I bargained with the nurses to take me out of the room I was in and place me on the ward. That room represented to me nothing but negative experiences,and isolation I needed to see some people to survive this.
My friends and family were great. My friend Fi visited often in spite of her heavy schedule. But everyone pulled together to look after the kids. I had no partner, so trying to arrange he kids from hospital wasn't always easy. My ex husband looked after my daughter the whole time, him being a Doctor he explained things to her, and lessened the load. The surgery was to be the next day, I was supposed to be the last on the list. But just before 1.30 p.m on the day of t he surgery I was told I was going to theatre in the next 20 minutes. Damn no I wasn't ready. All through the past week I thought many times over that I was going to die. I was so scared. I wanted to watch my kids grow up. So on the way to theatre I had accepted that If this was my time then it was to be. I talked to my friend Laila in my head. She had died a tragic death through suicide the year before. I had also unfortunately seen her hanging in the tree. She left behind a young daughter. Laila wasn't yet 21 when she died. She was like a young sister to me. I had helped out young people on and off for years. Laila was one of them. I told her that If I died I knew she would be there. If I saw her I would kick her ass. I had missed her terribly. Her tribute video can be seen on my YouTube page KDFB35. So I gave myself some comfort and faced the anaesthetic room again. This time alone.
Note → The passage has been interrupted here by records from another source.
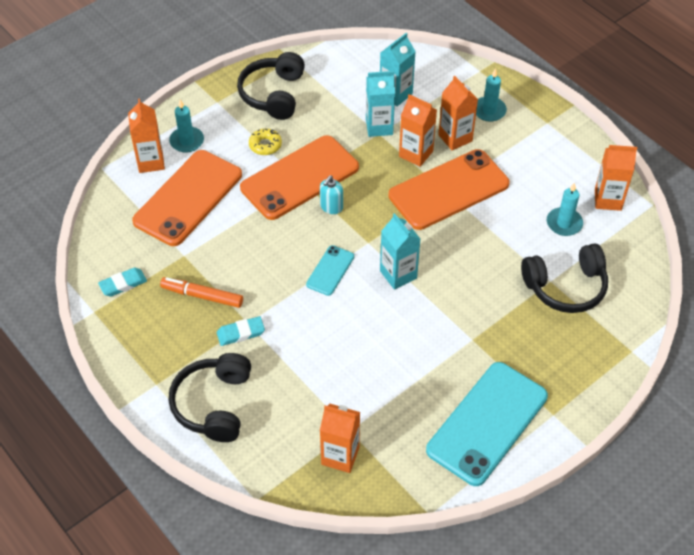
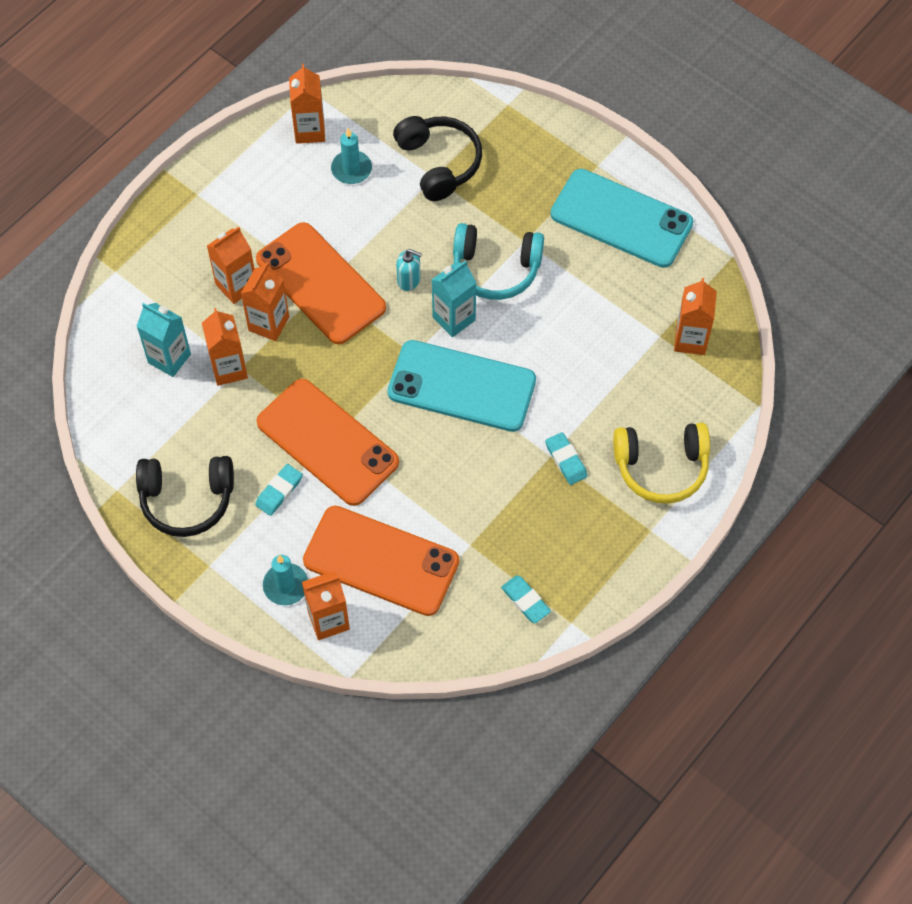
camera: 100 degrees left, 10 degrees up
orange marker [160,277,243,308] -> none
black headphones [169,353,251,442] -> yellow headphones [613,423,710,504]
yellow donut [249,128,282,155] -> turquoise eraser [255,464,303,516]
turquoise phone [306,245,354,296] -> turquoise phone [388,340,536,432], size x2.12
turquoise soap dispenser [320,175,343,214] -> turquoise soap dispenser moved to [396,249,422,291]
turquoise carton [366,71,395,137] -> orange carton [202,308,248,386]
turquoise candle [476,68,507,122] -> none
none -> turquoise headphones [453,223,544,300]

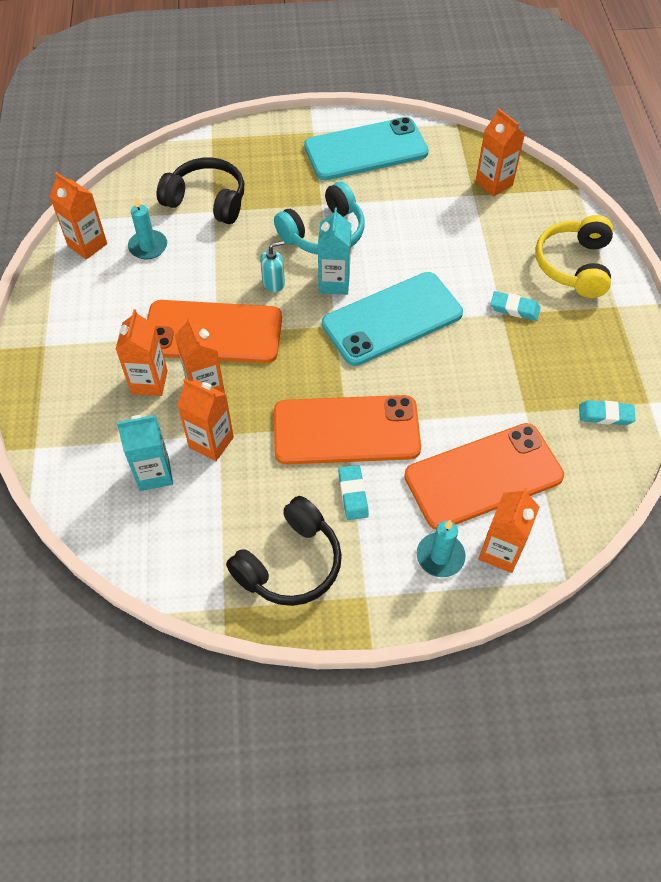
camera: 45 degrees left, 5 degrees down
yellow headphones [613,423,710,504] -> yellow headphones turned 150 degrees clockwise [535,215,613,298]

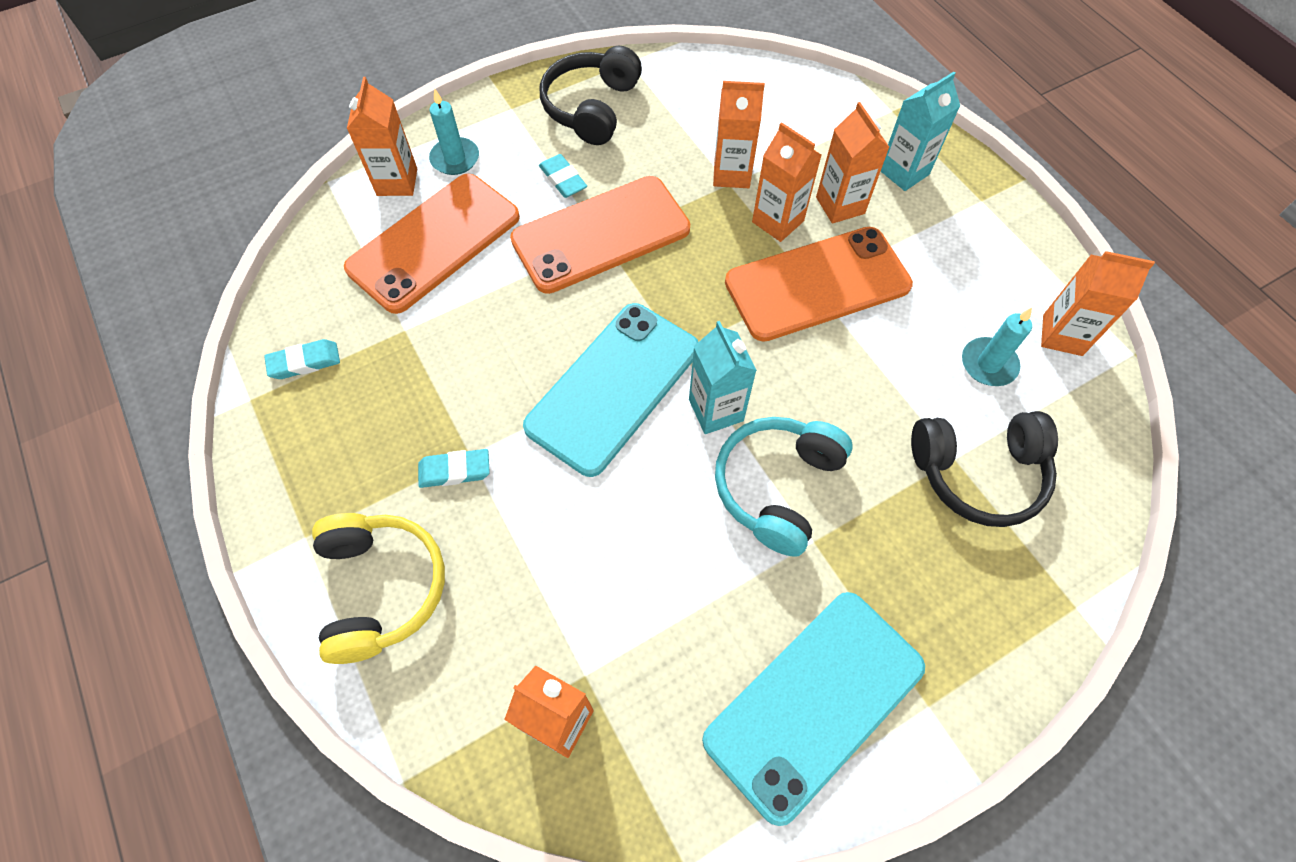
camera: 155 degrees right, 5 degrees up
turquoise carton [117,415,173,491] -> turquoise carton moved to [881,72,960,191]
turquoise soap dispenser [260,241,285,292] -> none

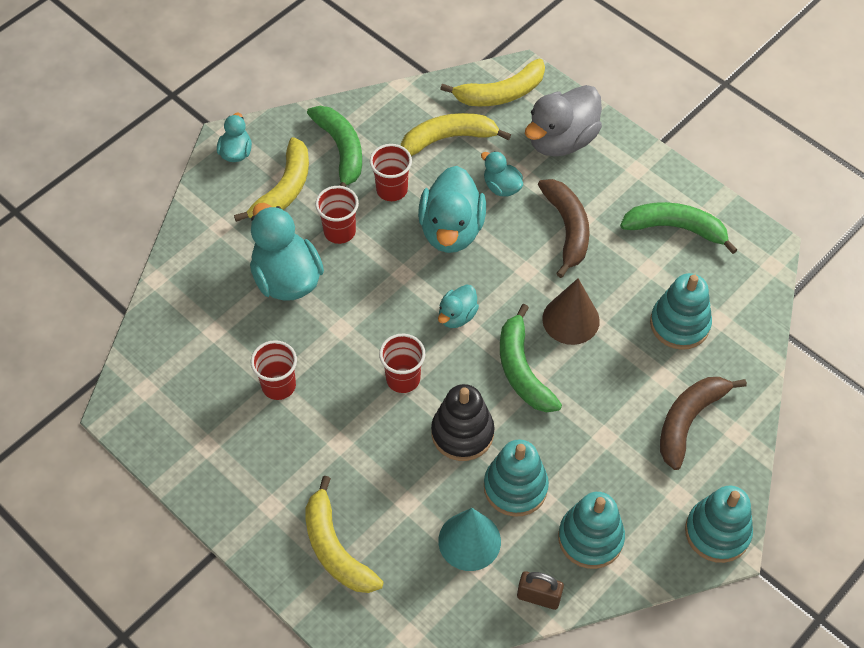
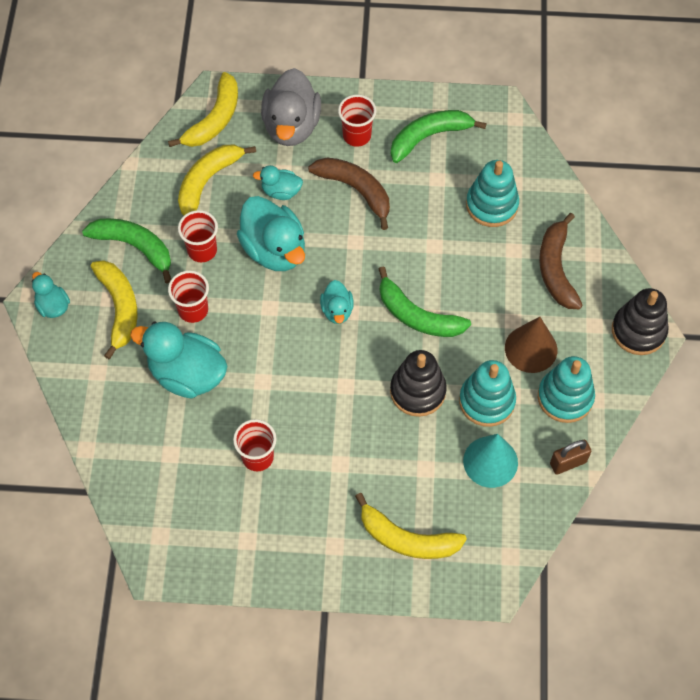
camera: 40 degrees left, 5 degrees up
red cup [379,333,425,393] -> red cup moved to [338,95,376,147]
brown cone [542,278,600,345] -> brown cone moved to [505,317,557,373]
turquoise stacking toy [685,486,753,563] -> black stacking toy [612,288,668,355]

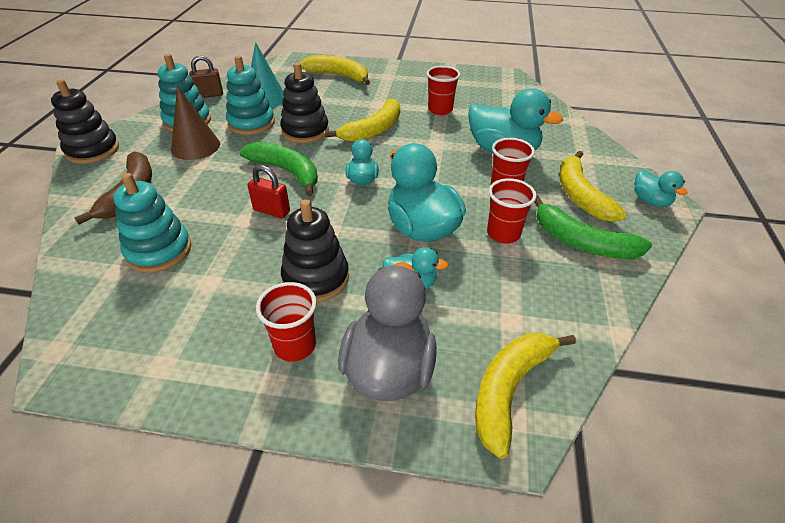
camera: 175 degrees left, 20 degrees down
yellow banana [178,145,256,215] -> yellow banana moved to [325,98,400,142]
brown banana [308,157,390,230] -> black stacking toy [281,199,349,302]
green banana [391,110,487,163] -> none
none -> red padlock [248,165,290,218]

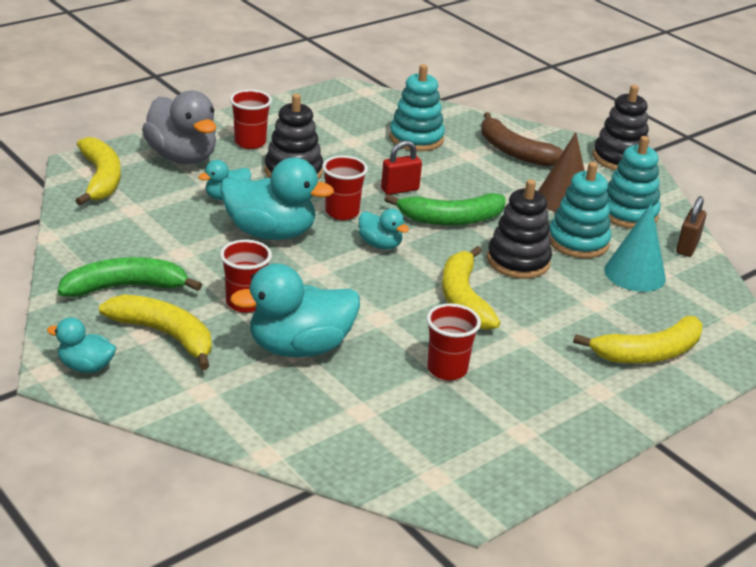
camera: 130 degrees right, 10 degrees down
red cup [487,178,537,243] -> red cup moved to [322,155,368,220]

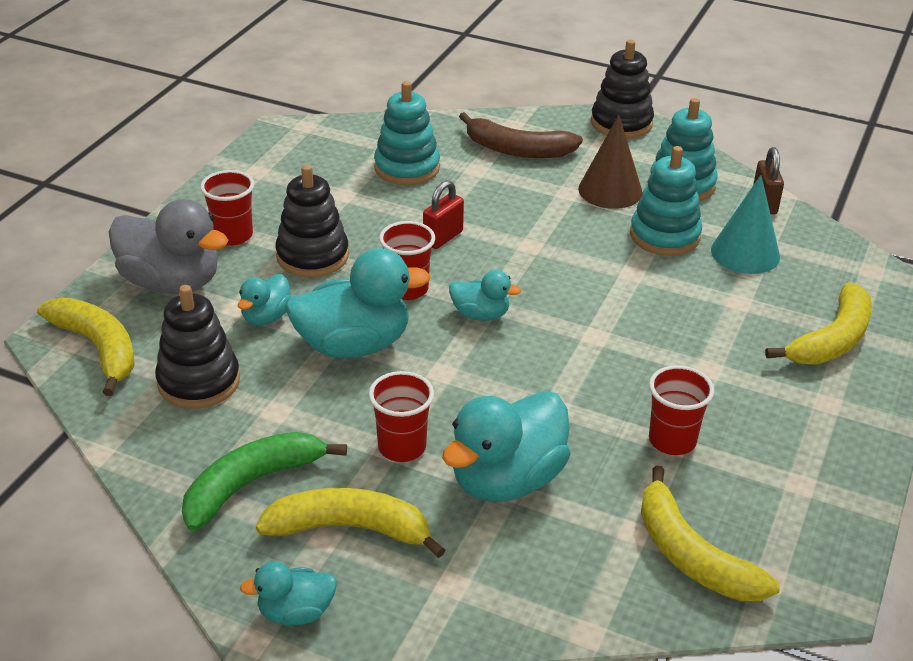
camera: 25 degrees left, 5 degrees up
green banana [384,193,506,225] -> none
yellow banana [442,246,500,330] -> yellow banana moved to [641,465,780,601]
black stacking toy [487,179,552,279] -> black stacking toy moved to [155,285,240,409]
I wasn't allowed a spinal this time. Considering they said the paralysis was due to the drainage tube, a spinal should not have been the issue. But hey remember I was actually paralysed before my first surgery even started, go figure.:) So I was knocked out, I had agreed to the nasal gastric tube, as I was under anaesthetic. I wanted that vile, putrid smelling stuff out of me anyway, without having to throw it up!
The next thing I recall is waking up hours later screaming in pain. But that's for another day folks.